Des photos de seins, Sophie Négrier en a aussi projetées au public. Il ne s’agit pas d’un répréhensible exhibitionnisme. Ce focus sur les seins, a-t-elle indiqué, lui a permis d’infirmer par exemple l’idée répandue selon laquelle les amazones auraient les seins coupés. « C’est faux ! », martèle-t-elle. La photographe entretient la mémoire de ces femmes exceptionnelles et remarquables dont l’itinéraire va du Bénin à la France en passant par le Brésil.

Entreprendre de photographier des seins, une partie extrêmement intime de la femme, n’est pas gagnée d’avance. La crainte de rencontrer des oppositions était forte au départ. Mais, à l’arrivée, elle témoigne avoir été agréablement surprise par l’adhésion des femmes sollicitées. Elle a réalisé de là une « carte des seins » avec les prénoms des femmes et surtout des années importantes pour les femmes en générale, notamment en matière de droit de vote, interdiction des violences sexistes et l’éducation inclusive.

Sophie Négrier est très pointilleuse quant à la taille de ses photos. Sa préférence‚ les grands formats. Ce qui offre au public un face à face imposant et éblouissant avec les sujets photographiés. Elle calcule donc les tailles. Tous ses clichés reposent sur la formule 314 et le 1,618 qui traduit pour elle la vibration qui se trouve sur tout ce qu’elle travaille. « Ces chiffres sont très importants dans mon travail parce qu’ils régissent la nature‚ ils sont autour de nous‚ ils sont dans la construction.
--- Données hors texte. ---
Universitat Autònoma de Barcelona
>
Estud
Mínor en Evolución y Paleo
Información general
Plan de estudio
Ils sont un peu particuliers. Depuis la nuit des temps‚ quand on cherche…ces chiffres sont vraiment partout. Le public les exploite vraiment dans ses impressions, ce qui fait que quand je fais mon projet, la mise en espace est aussi importante que le projet lui-même. Parce que c’est important que le public ressente des choses », s’est-elle défendue face à l’assistance très curieuse.
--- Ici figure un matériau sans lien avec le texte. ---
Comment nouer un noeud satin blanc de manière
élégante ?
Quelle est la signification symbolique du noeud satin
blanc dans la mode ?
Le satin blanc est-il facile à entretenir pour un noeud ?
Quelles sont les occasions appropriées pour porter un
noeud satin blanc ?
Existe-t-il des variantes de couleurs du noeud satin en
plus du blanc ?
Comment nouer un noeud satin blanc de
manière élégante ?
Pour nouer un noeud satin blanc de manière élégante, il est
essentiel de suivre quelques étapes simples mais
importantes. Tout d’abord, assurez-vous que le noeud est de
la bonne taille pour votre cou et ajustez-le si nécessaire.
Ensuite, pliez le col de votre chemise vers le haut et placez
Son « futur projet » porte sur le sucre. Un produit apparemment banal, mais à sémantique profonde. « Le sucre, c’est ce qui nous fait sourire. C’est ce qui attire. Il est présent partout. Le sucre rappelle aussi l’esclavage. Le sucre a pourri les dents à beaucoup de bourgeois. Le sucre, on essaie de s’en détacher en vain », a-t-elle égrené.

L’œuvre de Sophie voyage entre photographies‚ dessins et installations. Canaux d’extériorisation de sa sensibilité et son regard multidimensionnel sur les sociétés.